You probably don't need private PKI for internal infrastructure
certkit.io> Rather than issuing individual certificates for every internal host, a wildcard for something like *.int.example.com covers everything under that subdomain.
Congrats now one host is compromised and the certificate for the entirety of your private infrastructure is leaked.
This post is really amateur-level it security.
OP Here.
What you fail to grasp is that there are multiple sizes of IT organizations on this planet. The vast majority of them have less than 10 total admins. For them, they could not build and maintain an internal PKI thats as secure or as reliable as Public PKI.
Expecting them to do so is giving up. They will just use self-signed certs and blindly click through warnings.
Having a real certificate that warns when something is wrong is always better than perfect security. When you've worked at more than 1 kind of organization, you get a broader perspective.
> What you fail to grasp is that there are multiple sizes of IT organizations on this planet. The vast majority of them have less than 10 total admins.
Nah, i grasp that very well because i was part of a three-people team that did manage, across other things, a private CA.
After evaluating a few options we decided to Vault from hashicorp to manage our own CA. We scripted the shit out of it and it worked beautifully for years with little to no maintenance. It was an unicorn company (1+ billion euros valuation) and there were multiple kubernetes clusters, around 120 people in the tech team and a multitude of microservices.

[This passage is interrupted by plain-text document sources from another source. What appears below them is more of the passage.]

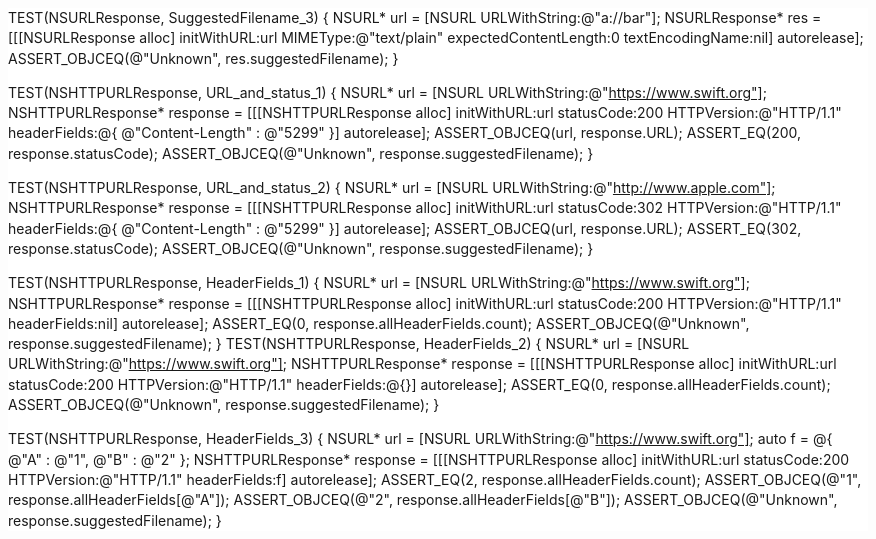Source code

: TEST(NSURLResponse, SuggestedFilename_3) {
    NSURL* url = [NSURL URLWithString:@"a://bar"];
    NSURLResponse* res =
        [[[NSURLResponse alloc] initWithURL:url MIMEType:@"text/plain" expectedContentLength:0 textEncodingName:nil] autorelease];
    ASSERT_OBJCEQ(@"Unknown", res.suggestedFilename);
}

TEST(NSHTTPURLResponse, URL_and_status_1) {
    NSURL* url = [NSURL URLWithString:@"https://www.swift.org"];
    NSHTTPURLResponse* response =
        [[[NSHTTPURLResponse alloc] initWithURL:url statusCode:200 HTTPVersion:@"HTTP/1.1" headerFields:@{
            @"Content-Length" : @"5299"
        }] autorelease];
    ASSERT_OBJCEQ(url, response.URL);
    ASSERT_EQ(200, response.statusCode);
    ASSERT_OBJCEQ(@"Unknown", response.suggestedFilename);
}

TEST(NSHTTPURLResponse, URL_and_status_2) {
    NSURL* url = [NSURL URLWithString:@"http://www.apple.com"];
    NSHTTPURLResponse* response =
        [[[NSHTTPURLResponse alloc] initWithURL:url statusCode:302 HTTPVersion:@"HTTP/1.1" headerFields:@{
            @"Content-Length" : @"5299"
        }] autorelease];
    ASSERT_OBJCEQ(url, response.URL);
    ASSERT_EQ(302, response.statusCode);
    ASSERT_OBJCEQ(@"Unknown", response.suggestedFilename);
}

TEST(NSHTTPURLResponse, HeaderFields_1) {
    NSURL* url = [NSURL URLWithString:@"https://www.swift.org"];
    NSHTTPURLResponse* response =
        [[[NSHTTPURLResponse alloc] initWithURL:url statusCode:200 HTTPVersion:@"HTTP/1.1" headerFields:nil] autorelease];
    ASSERT_EQ(0, response.allHeaderFields.count);
    ASSERT_OBJCEQ(@"Unknown", response.suggestedFilename);
}
TEST(NSHTTPURLResponse, HeaderFields_2) {
    NSURL* url = [NSURL URLWithString:@"https://www.swift.org"];
    NSHTTPURLResponse* response =
        [[[NSHTTPURLResponse alloc] initWithURL:url statusCode:200 HTTPVersion:@"HTTP/1.1" headerFields:@{}] autorelease];
    ASSERT_EQ(0, response.allHeaderFields.count);
    ASSERT_OBJCEQ(@"Unknown", response.suggestedFilename);
}

TEST(NSHTTPURLResponse, HeaderFields_3) {
    NSURL* url = [NSURL URLWithString:@"https://www.swift.org"];
    auto f = @{ @"A" : @"1", @"B" : @"2" };
    NSHTTPURLResponse* response =
        [[[NSHTTPURLResponse alloc] initWithURL:url statusCode:200 HTTPVersion:@"HTTP/1.1" headerFields:f] autorelease];
    ASSERT_EQ(2, response.allHeaderFields.count);
    ASSERT_OBJCEQ(@"1", response.allHeaderFields[@"A"]);
    ASSERT_OBJCEQ(@"2", response.allHeaderFields[@"B"]);
    ASSERT_OBJCEQ(@"Unknown", response.suggestedFilename);
}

Frankly i think it's you that fail to grasp the reality of operating a private CA in a company that does other things rather than managing private CAs.
If you grasped that, you'd know that for example you cannot use (for example) letsencrypt certificate for client authentication anymore, or mutual tls, and you couldn't do that at all with a wildcard certificate.
With a private CA you can do whatever you need and whatever you want.
If you had worked in a real company doing that you would understand.
> When you've worked at more than 1 kind of organization, you get a broader perspective.
That's just a skeaky and mean way to attack me on a personal level, rather than attacking my point.
frankly your post shows a lot of insecurity and your complete ignorance on the reality of operating a private CA, if I were you I'd stop posting out of pure shame.